▶ **WHAT TO PRODUCE**:
The full listing is needed, transcribed word for word.

▶ **DATA**:
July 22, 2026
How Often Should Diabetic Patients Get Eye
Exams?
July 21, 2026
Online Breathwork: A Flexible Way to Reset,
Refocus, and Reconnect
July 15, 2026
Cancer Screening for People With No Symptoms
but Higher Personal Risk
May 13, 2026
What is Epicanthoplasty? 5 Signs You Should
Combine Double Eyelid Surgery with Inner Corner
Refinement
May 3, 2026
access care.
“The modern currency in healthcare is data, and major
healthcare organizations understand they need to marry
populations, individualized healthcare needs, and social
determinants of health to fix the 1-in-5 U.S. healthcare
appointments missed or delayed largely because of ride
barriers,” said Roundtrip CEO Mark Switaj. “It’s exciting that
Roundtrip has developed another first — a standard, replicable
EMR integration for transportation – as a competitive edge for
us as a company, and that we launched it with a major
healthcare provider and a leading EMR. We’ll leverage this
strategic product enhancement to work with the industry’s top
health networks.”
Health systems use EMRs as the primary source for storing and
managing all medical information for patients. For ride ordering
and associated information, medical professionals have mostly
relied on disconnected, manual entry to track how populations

▶ **OUTPUT**:
July 22, 2026
How Often Should Diabetic Patients Get Eye
Exams?
July 21, 2026
Online Breathwork: A Flexible Way to Reset,
Refocus, and Reconnect
July 15, 2026
Cancer Screening for People With No Symptoms
but Higher Personal Risk
May 13, 2026
What is Epicanthoplasty? 5 Signs You Should
Combine Double Eyelid Surgery with Inner Corner
Refinement
May 3, 2026
access care.
“The modern currency in healthcare is data, and major
healthcare organizations understand they need to marry
populations, individualized healthcare needs, and social
determinants of health to fix the 1-in-5 U.S. healthcare
appointments missed or delayed largely because of ride
barriers,” said Roundtrip CEO Mark Switaj. “It’s exciting that
Roundtrip has developed another first — a standard, replicable
EMR integration for transportation – as a competitive edge for
us as a company, and that we launched it with a major
healthcare provider and a leading EMR. We’ll leverage this
strategic product enhancement to work with the industry’s top
health networks.”
Health systems use EMRs as the primary source for storing and
managing all medical information for patients. For ride ordering
and associated information, medical professionals have mostly
relied on disconnected, manual entry to track how populations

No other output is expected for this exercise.